# Which months have the HIGHEST BOOK SALES?



## Mikeyboy_esq (Jun 1, 2017)

Recently read that the months right before Christmas and Summer have the highest number of book sales.  Does anyone know for sure if that is true or not?  If so, is that for all genres and all formats (e.g., eBook, ppk and hard cover), or do different genres and formats have their own best months for sales?


----------



## Bloggsworth (Jun 1, 2017)

Try "Month" before Christmas for books and book tokens.


----------



## Andrew78 (Nov 1, 2017)

I've been a publisher in Italy, at least in my country, definitely Christmas has the highest sales rate, wheras January and February the lowest, since people have spent all the money or maybe have books to read being given to them. Summer also is good, but before August, since afterwards people leave the cities. Take into account that in Italy employees get paid double in December.


----------



## Mikeyboy_esq (Nov 1, 2017)

Thanks for the replies.  My first book has only been out 1 year and my 2nd only 8 months... so far, May was my biggest month for sales and Oct. was probably my worst.  For some odd reason, my sales have slipped a lot since Sept. 1st despite continued efforts at advertising, giving speeches, being active on social media, etc.  Hoping my sales will pick up again soon.


----------



## moderan (Nov 2, 2017)

October has so far been the best month but my stuff is horror-centric and I suspect that's why. Last November was awful, December second to October. I've put together a hardcover for stocking-stuffers and am going to have a special rate for holiday sales.
Just the one book, so small sample size, but it's been out for three years as an ebook.


----------



## Jack of all trades (Nov 2, 2017)

Mikeyboy_esq said:


> Recently read that the months right before Christmas and Summer have the highest number of book sales.  Does anyone know for sure if that is true or not?  If so, is that for all genres and all formats (e.g., eBook, ppk and hard cover), or do different genres and formats have their own best months for sales?
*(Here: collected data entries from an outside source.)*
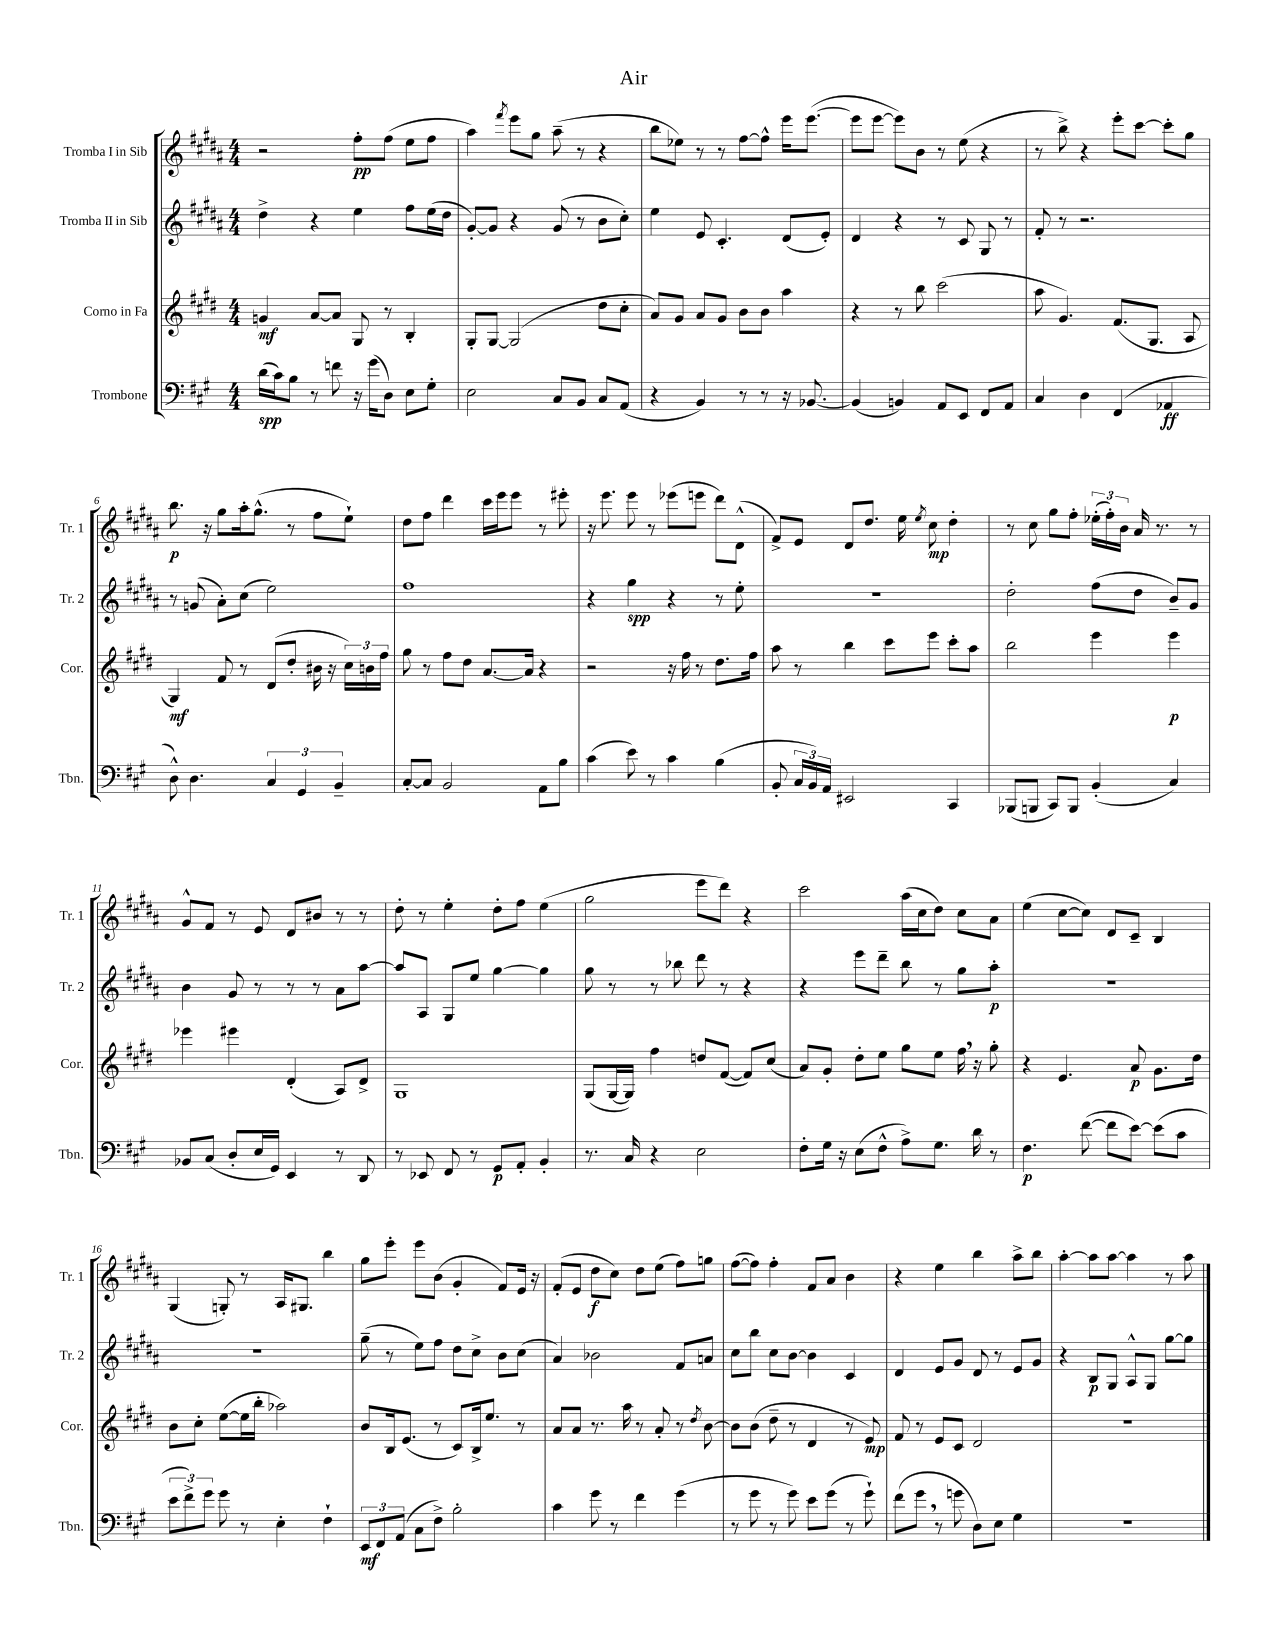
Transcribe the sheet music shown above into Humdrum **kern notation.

**kern	**kern	**kern	**kern
*staff4	*staff3	*staff2	*staff1
*clefF4	*clefG2	*clefG2	*clefG2
*k[f#c#g#]	*k[f#c#g#d#]	*k[f#c#g#d#a#]	*k[f#c#g#d#a#]
*M4/4	*M4/4	*M4/4	*M4/4
(16d	4g	4dd#^	2r
16c#)	.	.	.
8B	.	.	.
8r	[8a	4r	.
8f	8a]	.	.
16r	8G#	4ee	8ff#'
(16g#	.	.	.
8D)	8r	.	(8ff#
8E	4B'	8ff#	8ee
8G#'	.	(16ee	8ff#
.	.	16dd#	.
=	=	=	=
2E	8G#'	[8g#')	4aa#)
.	[8G#	8g#]	.
.	.	.	8qfff#
.	(2G#]	4r	8eee
.	.	.	8gg#
8C#	.	(8g#	(8aa#~
8BB	.	8r	8r
8C#	8dd#	8b	4r
(8AA	8cc#'	8cc#')	.
=	=	=	=
4r	8a)	4ee	8bb
.	8g#	.	8ee-)
4BB)	8a	8e	8r
.	8g#	4.c#'	8r
8r	8b	.	[8ff#
8r	8b	.	8ff#^^]
16r	4aa	(8d#	16eee
[8.BB-	.	.	([8.eee
.	.	8e')	.
=	=	=	=
(4BB-]	4r	4d#	8eee]
.	.	.	[8eee
4BB)	8r	4r	8eee])
.	8bb	.	8b
8AA	(2ccc#	8r	8r
8EE	.	8c#	(8ee
8FF#	.	8G#	4r
8AA	.	8r	.
=	=	=	=
4C#	8aa	8f#'	8r
.	4.g#)	8r	8bb^)
4D	.	2.r	4r
(4FF#	(8.f#	.	8eee'
.	.	.	[8ccc#
.	8.G#	.	.
4AA-	.	.	8ccc#']
.	8A	.	8gg#
=	=	=	=
8D^^)	4G#)	8r	8.bb
4.D	.	(8g	.
.	.	.	16r
.	8f#	8a#')	8gg#
.	8r	(8cc#	16aa#'
.	.	.	(8.gg#^^
6C#	(8d#	2ee)	.
.	8dd#'	.	8r
6GG#	.	.	.
.	16b#	.	8ff#
.	16r	.	.
6BB~	.	.	.
.	24cc#)	.	8ee`)
.	24b	.	.
.	24ff#	.	.
=	=	=	=
[8C#'	8gg#	1ff#	8dd#
8C#]	8r	.	8ff#
2BB	8ff#	.	4ddd#
.	8dd#	.	.
.	[8.a	.	16ccc#
.	.	.	16eee
.	.	.	8eee
.	16a]	.	.
8AA	4r	.	8r
8B	.	.	8eee#'
=	=	=	=
(4c#	2r	4r	16r
.	.	.	8.eee
8e)	.	4gg#	8eee
8r	.	.	8r
4c#	16r	4r	(8eee-
.	16ff#	.	.
.	8r	.	8eee
(4B	8.dd#	8r	8ddd#)
.	.	8ee'	(8d#^^
.	16ff#	.	.
=	=	=	=
8BB'	8aa	1r	8f#^)
24C#	8r	.	8e
24BB)	.	.	.
24AA	.	.	.
2EE#	4bb	.	8d#
.	.	.	8.dd#
.	8ccc#	.	.
.	.	.	16ee
.	.	.	8qee
.	8eee	.	8cc#
4CC#	8ccc#'	.	4dd#'
.	8aa	.	.
=	=	=	=
(8BBB-	2bb	2dd#'	8r
8BBB	.	.	8cc#
8CC#)	.	.	8gg#
8BBB	.	.	8ff#'
(4BB'	4eee	(8ff#	(24ee-'
.	.	.	24ff#')
.	.	.	24b
.	.	8dd#	16a#
.	.	.	8.r
4C#)	4eee	8b~)	.
.	.	8g#	8r
=	=	=	=
8BB-	4eee-	4b	8g#^^
(8C#	.	.	8f#
8D'	4eee#	8g#	8r
16E	.	8r	8e
16GG#)	.	.	.
4EE	(4d#'	8r	8d#
.	.	8r	8b#
8r	8A)	8a#	8r
8DD	8d#^	[8aa#	8r
=	=	=	=
8r	1G#	8aa#]	8dd#'
8EE-	.	8A#	8r
8FF#	.	8G#	4ee'
8r	.	8ee	.
8GG#	.	[4gg#	8dd#'
8AA'	.	.	8ff#
4BB'	.	4gg#]	(4ee
=	=	=	=
8.r	(8G#	8gg#	2gg#
.	[16G#	8r	.
16C#	16G#])	.	.
4r	4ff#	8r	.
.	.	8bb-	.
2E	8dd	8ddd#	8eee
.	([8f#	8r	8ddd#)
.	8f#])	4r	4r
.	(8cc#	.	.
=	=	=	=
8F#'	8a)	4r	2ccc#
16G#	8g#'	.	.
16r	.	.	.
(8E	8dd#'	8eee	.
8F#^^	8ee	8ddd#~	.
8A^)	8gg#	8bb	(16aa#
.	.	.	16cc#
8.G#	8ee	8r	8dd#)
.	16ff#	8gg#	8cc#
16d	16r	.	.
8r	8gg#'	8aa#'	8a#
=	=	=	=
4.F#	4r	1r	(4ee
.	4.e	.	[8cc#
([8f#	.	.	8cc#])
8f#]	.	.	8d#
[8e)	8a	.	8c#~
(8e]	8.g#	.	4B
8c#	.	.	.
.	16dd#	.	.
=	=	=	=
12e	8b	1r	(4G#
12f#^)	.	.	.
.	8cc#'	.	.
12g#	.	.	.
8g#	([8ee	.	8G')
8r	16ee]	.	8r
.	16bb'	.	.
4E'	2aa-)	.	16A#
.	.	.	8.G#
4F#`	.	.	4bb
=	=	=	=
12EE	8b	(8gg#~	8gg#
12FF#	.	.	.
.	16B	8r	8eee'
(12AA	.	.	.
.	(8.e	.	.
8C#	.	8ee)	8eee
8F#^)	8r	8ff#	(8b
2B'	8c#)	8dd#	4g#'
.	16B^	8cc#^	.
.	8.ee	.	.
.	.	8b	8f#)
.	8r	(8cc#	16e
.	.	.	16r
=	=	=	=
4c#	8a	4a#)	(8f#'
.	8a	.	8e
8g#	8.r	2b-	8dd#
8r	.	.	8cc#)
.	16aa	.	.
4f#	8r	.	8dd#
.	8a'	.	(8ee
(4g#	8r	8f#	8ff#)
.	8qdd#	.	.
.	[8b	8a	8gg
=	=	=	=
8r	8b]	8cc#	([8ff#
8g#	(8b	8bb	8ff#])
8r	8dd#~	8cc#	4ff#'
8g#)	8r	[8b	.
8e	4d#	4b]	8f#
(8g#	.	.	8a#
8r	8r	4c#	4b
8g#`)	8e)	.	.
=	=	=	=
(8f#	8f#	4d#	4r
8g#	8r	.	.
8r	8e	8e	4ee
8g	8c#	8g#	.
8D)	2d#	8d#	4bb
8E	.	8r	.
4G#	.	8e	8aa#^
.	.	8g#	8bb
=	=	=	=
1r	1r	4r	[4aa#'
.	.	8B	8aa#]
.	.	8G#	[8aa#
.	.	8A#^^	4aa#]
.	.	8G#	.
.	.	[8gg#	8r
.	.	8gg#]	8aa#
==	==	==	==
*-	*-	*-	*-
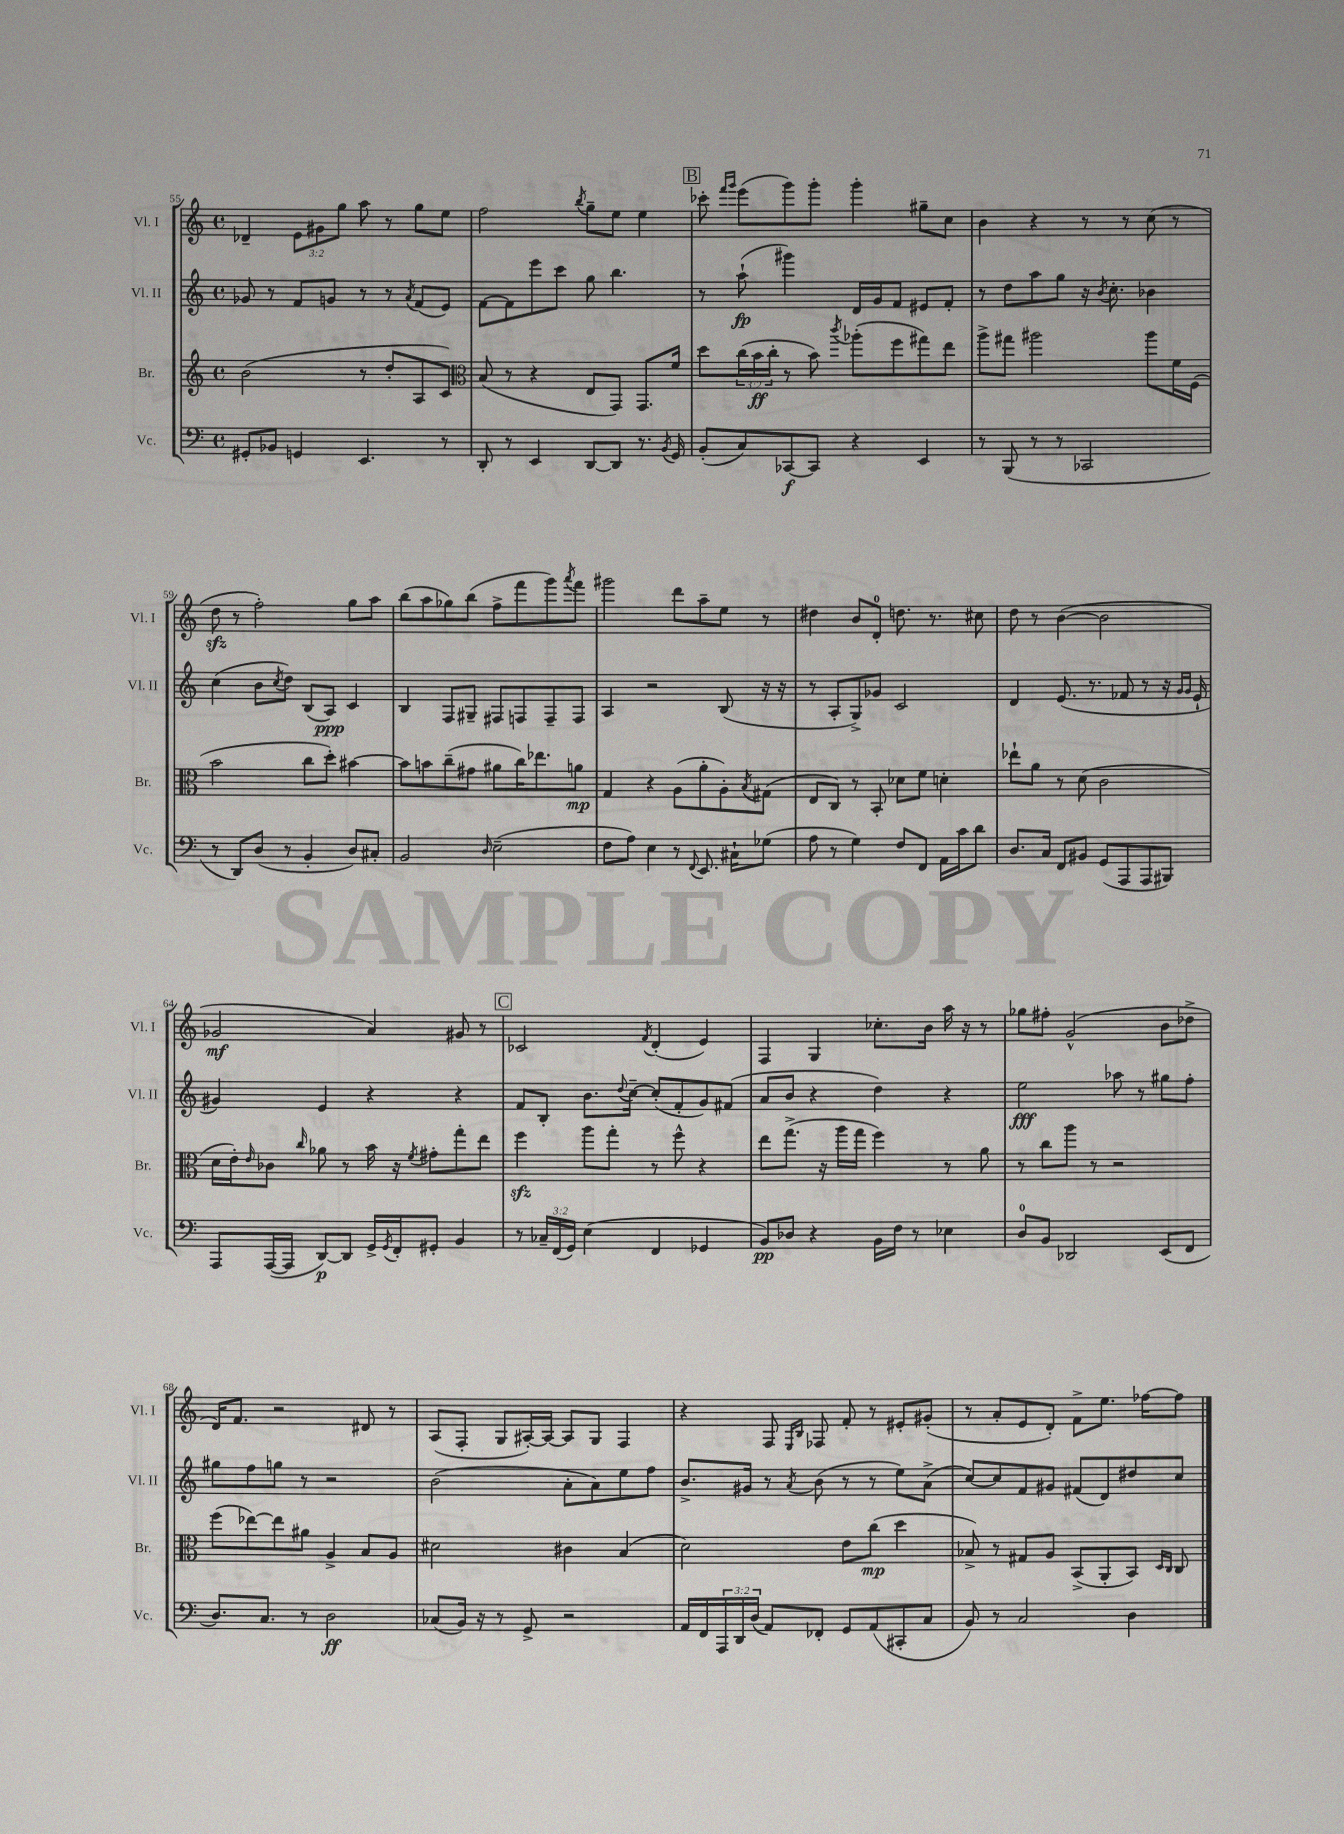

Genre probably impacts which months have high sales.

Horror probably does better in October, while most fiction probably does well in the summer and Nov and Dec. For nonfiction, it probably depends on the topic.

Your first book is about teaching, so I expect it would sell less during the school year. In between terms or semesters, the sales would most likely go up.

To increase sales, you may have to expand the geographic area where you pitch. There are only so many profs in a given location. And I can't tell from your description if your book is likely to be appealing to grade school or high school teachers.

The second book, about publishing, has fewer limitations. You might get increased sales for Christmas, if you market it as a gift to writers.


----------



## creative_mind (Nov 21, 2017)

It depends on the genre of the book. In general, yes, summer and winter are the best months for sales. But if you are writing, for example, horror stories or something similar there is a great chance that your sales boom in October due to Halloween


----------